Dalam bahasa Indonesia modern, kata "Tuhan"
pada umumnya dipakai untuk merujuk kepada suatu Dzat abadi dan supernatural.
Dalam konteks rumpun agama samawi, kata Tuhan (dengan huruf T besar) hampir selalu mengacu pada Allah, yang diyakini sebagai Dzat yang Maha sempurna, pemilik langit dan bumi
yang disembah manusia. Dalam bahasa Arab kata ini sepadan dengan kata rabb. Menurut Ibnu Atsir, Tuhan dan tuan secara bahasa diartikan pemilik,
penguasa, pengatur, pembina, pengurus dan pemberi nikmat. Kata Tuhan
disebutkan lebih dari 1.000 kali dalam Al-Qur'an. Dalam monoteisme, biasanya dikatakan bahwa Tuhan mengawasi dan memerintah manusia dan alam semesta atau jagat raya.
Hal ini bisa juga digunakan untuk merujuk kepada beberapa konsep-konsep yang
mirip dengan ini, misalnya sebuah bentuk energi atau kesadaran yang merasuki
seluruh alam semesta, yang keberadaan-Nya membuat alam semesta ada; sumber
segala yang ada; kebajikan yang terbaik dan tertinggi dalam semua makhluk
hidup; atau apa pun yang tak bisa dimengerti atau dijelaskan.
B.
Manusia
1. Manusia dalam perspektif filsafat
Disimpulkan bahwa
manusia merupakan hewan yang berpikir karena memiliki nalar intelektual. Dengan
nalar intelektual itulah manusia dapat berpikir, menganalisis, memperkirakan,
meyimpulkan, membandingkan, dan sebagainya. Nalar intelektual ini pula yang
membuat manusia dapat membedakan antara yang baik dan yang jelek, antara yang
salah dan yang benar.
a.
Hakekat Manusia
Pada saat-saat tertentu
dalam perjalanan hidupnya, manusia mempertanyakan tentang asal-usul alam
semesta dan asal-usul keber-ada-an dirinya sendiri. Terdapat dua aliran
pokok filsafat yang memberikan jawaban atas
pertanyaan tersebut, yaitu Evolusionisme dan Kreasionisme.

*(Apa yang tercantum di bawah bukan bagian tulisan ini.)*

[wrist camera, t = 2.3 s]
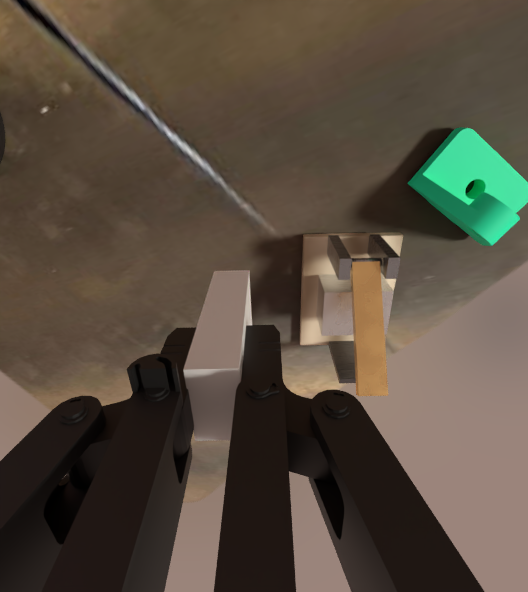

Menurut Evolusionisme, manusia adalah hasil puncak
dari mata rantai evolusi yang terjadi
di alam semesta. Manusia sebagaimana halnya alam
semesta ada dengan sendirinya berkembang dari alam itu
sendiri, tanpa Pencipta. Penganut aliran ini antara lain Herbert Spencer,
Charles Darwin, dan Konosuke Matsushita. Sebaliknya, Kreasionisme
menyatakan bahwa asal usul manusia sebagaimana halnya alam semesta adalah
ciptaan suatu Creative Cause atau Personality, yaitu Tuhan YME. Penganut aliran
ini antara lain Thomas Aquinas. Memang kita dapat menerima
gagasan tentang adanya proses evolusi di
alam semesta termasuk pada diri manusia, tetapi
tentunya kita menolak pandangan yang menyatakan adanya
manusia di alam semesta semata-mata sebagai hasil evolusi dari alam itu
sendiri, tanpa Pencipta.
b.
Wujud dan Potensi
Manusia
Wujud Manusia.
menurut penganut aliran Materialisme yaitu Julien
de La Mettrie bahwa esensi manusia semata-mata
bersifat badani, esensi manusia adalah tubuh atau fisiknya.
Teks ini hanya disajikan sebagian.